Dataset records
===
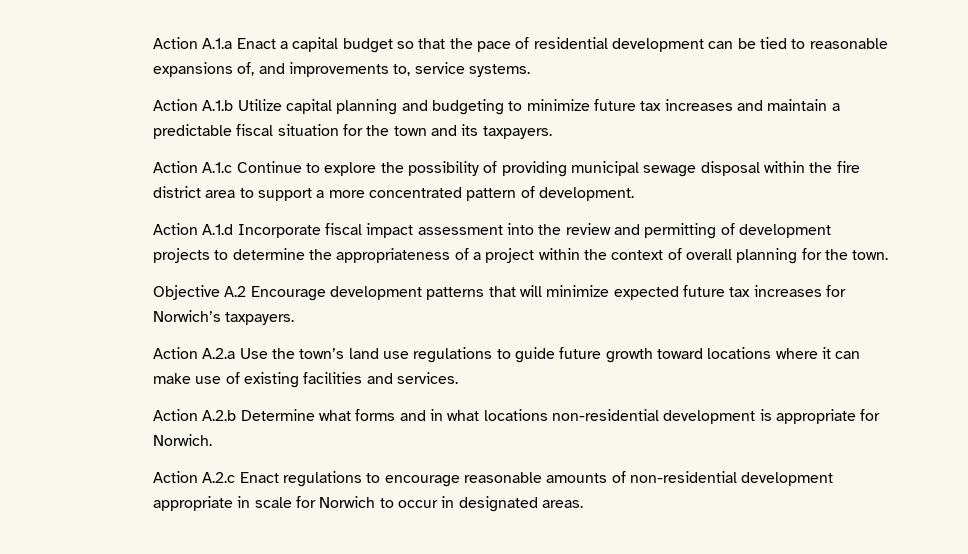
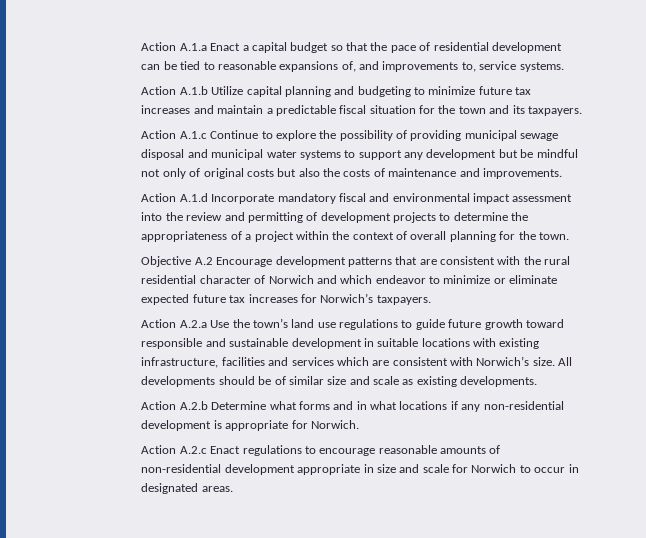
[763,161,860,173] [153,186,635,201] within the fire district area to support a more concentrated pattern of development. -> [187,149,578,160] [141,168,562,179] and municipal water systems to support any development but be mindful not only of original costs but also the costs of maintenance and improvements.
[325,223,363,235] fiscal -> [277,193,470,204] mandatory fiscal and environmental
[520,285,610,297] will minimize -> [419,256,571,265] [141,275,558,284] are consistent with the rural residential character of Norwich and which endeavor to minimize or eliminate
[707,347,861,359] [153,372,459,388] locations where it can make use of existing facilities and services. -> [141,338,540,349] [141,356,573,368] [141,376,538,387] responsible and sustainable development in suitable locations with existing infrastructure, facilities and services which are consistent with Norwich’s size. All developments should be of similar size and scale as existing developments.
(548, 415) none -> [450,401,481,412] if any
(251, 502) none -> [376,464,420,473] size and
===
ACTION ITEM
Quote the preceding records in their entirety, excluding every picture.

SOLUTION TO THIS PROBLEM
[763,161,860,173] [153,186,635,201] within the fire district area to support a more concentrated pattern of development. -> [187,149,578,160] [141,168,562,179] and municipal water systems to support any development but be mindful not only of original costs but also the costs of maintenance and improvements.
[325,223,363,235] fiscal -> [277,193,470,204] mandatory fiscal and environmental
[520,285,610,297] will minimize -> [419,256,571,265] [141,275,558,284] are consistent with the rural residential character of Norwich and which endeavor to minimize or eliminate
[707,347,861,359] [153,372,459,388] locations where it can make use of existing facilities and services. -> [141,338,540,349] [141,356,573,368] [141,376,538,387] responsible and sustainable development in suitable locations with existing infrastructure, facilities and services which are consistent with Norwich’s size. All developments should be of similar size and scale as existing developments.
(548, 415) none -> [450,401,481,412] if any
(251, 502) none -> [376,464,420,473] size and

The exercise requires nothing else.